Bernhilda staarde naar de woorden die ze had geschreven, haar pen stil op het papier rustend. De vraag die ze zichzelf stelde hing in de lucht, even zwaar als Laurence's rusteloze dromen.
"Zou ik het doorprikken?" herhaalde ze in gedachten, haar ogen gefixeerd op Laurence die nog steeds in een onrustige slaap verkeerde. Ze wist dat ze voorzichtig te werk moest gaan, als een chirurg die een delicaat weefsel benadert. Het doorprikken van de sluier die zijn dromen omhulde, zou niet zonder risico's zijn.
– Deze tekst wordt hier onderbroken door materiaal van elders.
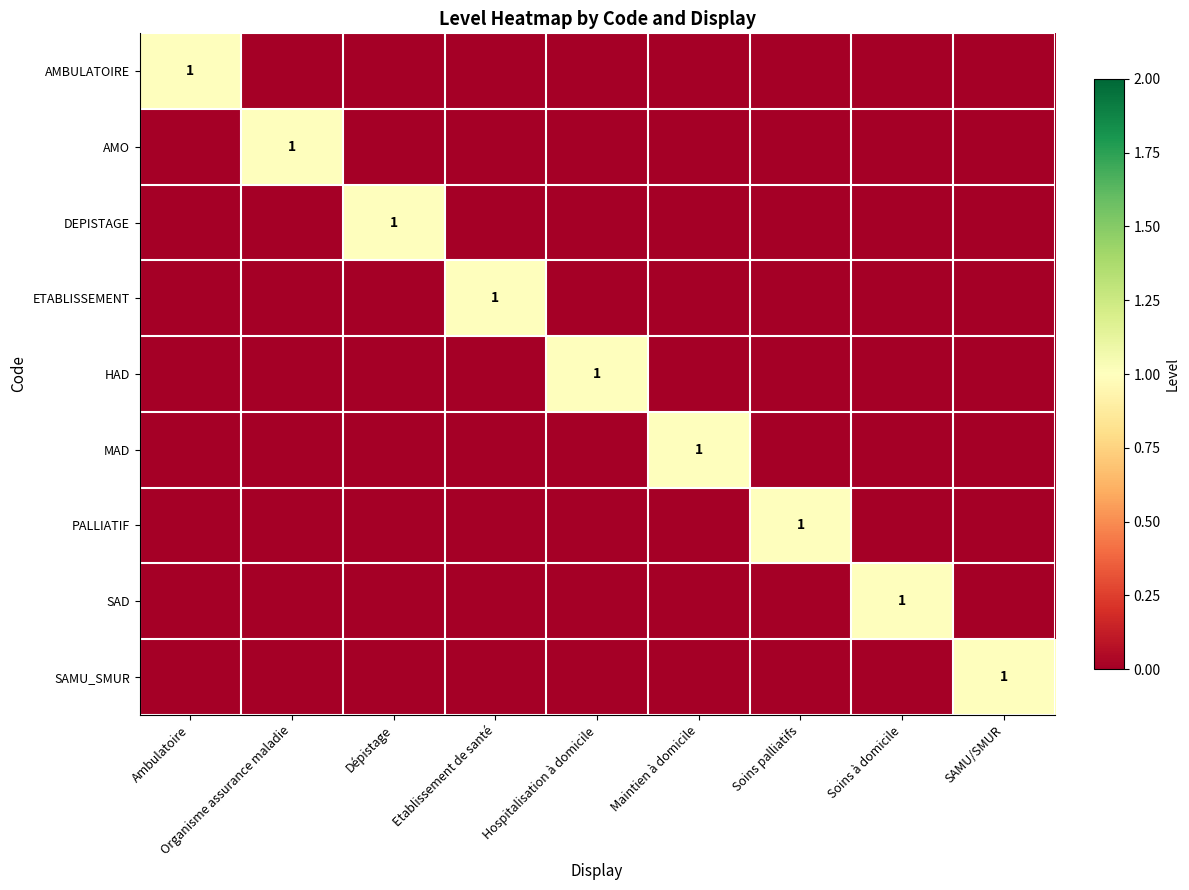

At which category is the sum across all series the highest?

Ambulatoire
Ze dacht na over haar intenties. Waarom voelde ze de behoefte om Laurence te confronteren met zijn diepste emoties? Was het uit zorg, uit mededogen, of zat er meer achter? Bernhilda besefte dat ze op de grens van een emotionele mijnenveld stond, en elke stap moest doordacht zijn.
Bernhilda begreep dat ze niet de kracht had om Laurences innerlijke demonen volledig te verdrijven. Maar ze hoopte wel dat haar aanwezigheid en woorden een opening konden creëren voor hem om zijn eigen pijn te erkennen.